Snakes and Ladders is an ancient Indian board game regarded today as a worldwide classic. It is played between two or more players on a gameboard having numbered, gridded squares. A number of "ladders" and "snakes" are pictured on the board, each connecting two specific board squares. The object of the game is to navigate one's game piece, according to die rolls, from the start (bottom square) to the finish (top square), helped or hindered by ladders and snakes respectively.The game is a simple race contest based on sheer luck, and is popular with young children. The historic version had root in morality lessons, where a player's progression up the board represented a life journey complicated by virtues (ladders) and vices (snakes).
Each player starts with a token on the starting square (usually the "1" grid square in the bottom left corner, or simply, off the board next to the "1" grid square) and takes turns to roll a single die to move the token by the number of squares indicated by the die roll. Tokens follow a fixed route marked on the gameboard which usually follows a boustrophedon (ox-plow) track from the bottom to the top of the playing area, passing once through every square. If, on completion of a move, a player's token lands on the lower-numbered end of a "ladder", the player must move the token up to the ladder's higher-numbered square. If the player lands on the higher-numbered square of a "snake" (or chute), the token must move down to the snake's lower-numbered square.

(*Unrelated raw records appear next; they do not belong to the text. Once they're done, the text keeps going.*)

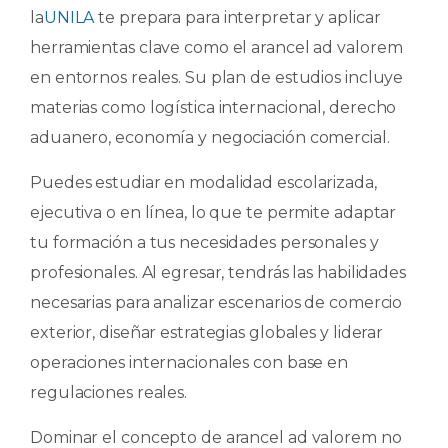
la
UNILA
te prepara para interpretar y aplicar
herramientas clave como el arancel ad valorem
en entornos reales. Su plan de estudios incluye
materias como logística internacional, derecho
aduanero, economía y negociación comercial.
Puedes estudiar en modalidad escolarizada,
ejecutiva o en línea, lo que te permite adaptar
tu formación a tus necesidades personales y
profesionales. Al egresar, tendrás las habilidades
necesarias para analizar escenarios de comercio
exterior, diseñar estrategias globales y liderar
operaciones internacionales con base en
regulaciones reales.
Dominar el concepto de arancel ad valorem no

If a player rolls a 6, the player may, after moving, immediately take another turn; otherwise play passes to the next player in turn. The player who is first to bring their token to the last square of the track is the winner.
A variation exists where a player must roll the exact number to reach the final square to win. Depending on the particular variation, if the roll of the die is too large the token either remains in place or goes off the final square and back again. For example, if a player requiring a 3 to win rolls a 5, they would move forward three spaces and then back two again. In certain circumstances (such as a person requiring a 1to win rolling a 6), a player can end up further from the final square after this move than before it.